# Page extract
☆ ☆ ☆ ☆ ☆ ☆ ☆

Step 2: Cut Out Patterns
Use 1/4 inch graph paper to do this the easy way. See images for guide on how to lay the pattern out on the graph paper, cut it out, trace it only the plastic, and cut the plastic out in the right shape with the marker lines along the fold and cut lines. Note solid lines are cuts, and you have to cut in from the sides as shown, but not cut all the way through.
Step 3: Score the Folds
Dotted lines of two different kinds in diagram show which way folds go. Crease each fold with a fork or other pointy object like a skewer, the end of a pair of scissors, or anything else a bit sharp but not too sharp, using a ruler to guide the sharp thing along the dotted lines. Flip over and score as needed to all folds are on the correct side.
Score and bend, form into approximate coil core shape as shown.
Step 4: Weld the End Tab and Fold It Over
I'll put up another Instructable about how to do HDPE welding with a candle. It's really just trial and error, though. You want it to never catch fire, or blacken, but go through the so-called "glass transition" where the milky plastic becomes clear like glass and can be formed like putty and welded by smashing it with tweezers or pliers. It takes trial and error not just to learn how to do this but to figure out the flame character each time, as the candle burns lower. So just get a candle and lighter and try it.
Step 5: Wind Coil
Again, this is some trial and error to do by hand, and I'd like to automate it in the future using this motor technology to make it more self-assembling, but for now just put the spool on a pencil stabbed into a box and wind it by hand. 350 turns is a good target, if it's a couple dozen more or less it doesn't matter, there is a ton of leeway built into this.
Step 6: Use Duct Tape to Fold and Seal All 6 of the Wings
As seen in the images, just bend the plastic and wrap the tape, which you want to cut into thinner strips as shown so the width matches the 6 wings.

☆ ☆ ☆ ☆ ☆ ☆ ☆

Rows from a layout dataset
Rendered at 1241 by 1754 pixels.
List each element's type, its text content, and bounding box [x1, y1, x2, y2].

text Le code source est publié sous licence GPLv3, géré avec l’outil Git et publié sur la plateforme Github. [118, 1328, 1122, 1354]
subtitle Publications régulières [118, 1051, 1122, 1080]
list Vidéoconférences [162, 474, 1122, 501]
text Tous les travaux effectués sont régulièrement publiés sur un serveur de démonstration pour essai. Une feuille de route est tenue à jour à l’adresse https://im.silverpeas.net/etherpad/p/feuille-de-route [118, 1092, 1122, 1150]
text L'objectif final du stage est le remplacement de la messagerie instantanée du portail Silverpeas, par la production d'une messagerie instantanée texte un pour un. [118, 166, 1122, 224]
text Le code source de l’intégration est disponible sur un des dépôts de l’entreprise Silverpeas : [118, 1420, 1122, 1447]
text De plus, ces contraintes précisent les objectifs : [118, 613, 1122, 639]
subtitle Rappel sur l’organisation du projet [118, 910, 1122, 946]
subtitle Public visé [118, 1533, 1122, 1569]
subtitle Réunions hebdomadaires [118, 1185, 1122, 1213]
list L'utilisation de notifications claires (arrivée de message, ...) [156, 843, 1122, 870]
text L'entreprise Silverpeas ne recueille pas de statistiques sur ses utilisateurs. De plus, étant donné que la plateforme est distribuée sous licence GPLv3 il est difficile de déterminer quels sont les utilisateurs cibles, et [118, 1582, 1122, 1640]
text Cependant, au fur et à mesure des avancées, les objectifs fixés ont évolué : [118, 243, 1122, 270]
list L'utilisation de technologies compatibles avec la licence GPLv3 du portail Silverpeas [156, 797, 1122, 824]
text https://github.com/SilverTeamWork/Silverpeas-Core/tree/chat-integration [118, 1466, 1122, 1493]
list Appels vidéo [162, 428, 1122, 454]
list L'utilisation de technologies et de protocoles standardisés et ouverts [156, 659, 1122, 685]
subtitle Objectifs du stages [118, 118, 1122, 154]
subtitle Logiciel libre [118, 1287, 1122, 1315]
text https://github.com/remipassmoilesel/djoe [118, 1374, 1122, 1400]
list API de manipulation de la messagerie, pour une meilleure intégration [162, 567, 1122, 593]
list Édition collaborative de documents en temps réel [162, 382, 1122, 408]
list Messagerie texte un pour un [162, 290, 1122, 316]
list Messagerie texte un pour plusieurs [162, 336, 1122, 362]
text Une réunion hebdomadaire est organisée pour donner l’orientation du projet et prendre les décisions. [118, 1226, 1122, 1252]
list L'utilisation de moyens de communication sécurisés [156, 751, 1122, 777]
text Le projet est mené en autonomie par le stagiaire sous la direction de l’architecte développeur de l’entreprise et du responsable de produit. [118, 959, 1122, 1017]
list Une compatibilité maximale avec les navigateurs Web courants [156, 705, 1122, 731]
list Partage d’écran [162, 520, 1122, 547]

☆ ☆ ☆ ☆ ☆ ☆ ☆

# Set tasks
1. Reproduce verbatim the stretch of the coil-building instructions from "Step 2: Cut" through "the correct side.".
2. List the title of every numbered step in the coil-building instructions, without the step numbers.
3. Write the next portion of the coil-building instructions, beginning after their final sentence.

# Answers by task
1.
Step 2: Cut Out Patterns
Use 1/4 inch graph paper to do this the easy way. See images for guide on how to lay the pattern out on the graph paper, cut it out, trace it only the plastic, and cut the plastic out in the right shape with the marker lines along the fold and cut lines. Note solid lines are cuts, and you have to cut in from the sides as shown, but not cut all the way through.
Step 3: Score the Folds
Dotted lines of two different kinds in diagram show which way folds go. Crease each fold with a fork or other pointy object like a skewer, the end of a pair of scissors, or anything else a bit sharp but not too sharp, using a ruler to guide the sharp thing along the dotted lines. Flip over and score as needed to all folds are on the correct side.

2.
Cut Out Patterns
Score the Folds
Weld the End Tab and Fold It Over
Wind Coil
Use Duct Tape to Fold and Seal All 6 of the Wings

3.
Step 7: Finish, Measure, Document
Use the razor blade to carefully remove insulation along all sides from the end of each wire down a few mm. Trial and error learning are required to learn to not cut the wire, while scraping the insulation off reliably. This is a very useful skill for bringing trash back from the dead in electronics, so it's worth practicing. Be sure to remove from ALL angles, not just a couple sides. Magnifying lenses of some kind and a very bright light make this easier.
When ends are stripped, use more strips of duct tape to strain relieve the whole thing and wrap it around under tape so that the stripped ends just barely protrude, but enough for a very easy solder joint, one hex wing away from each other. Measure with an Ohm meter on the lowest possible range setting, and you should see something in the range of 9-15 Ohms. That means that for 5 V from a USB battery or wall power supply should be not more than about 500 mA, meaning the whole world of cheap modular commercial mass market LiPo USB batteries are available as a power source.
This should go along with some other instructions, for HDPE welding as a skill unto itself, fabricating the drive and amplifier circuits, and the whole set of lab tools and robotics components I'm planning to build here, but I had to start somewhere, so here's my basic coil. 350 turns of 30 AWG magnet wire, 500 mA 5V drive coil.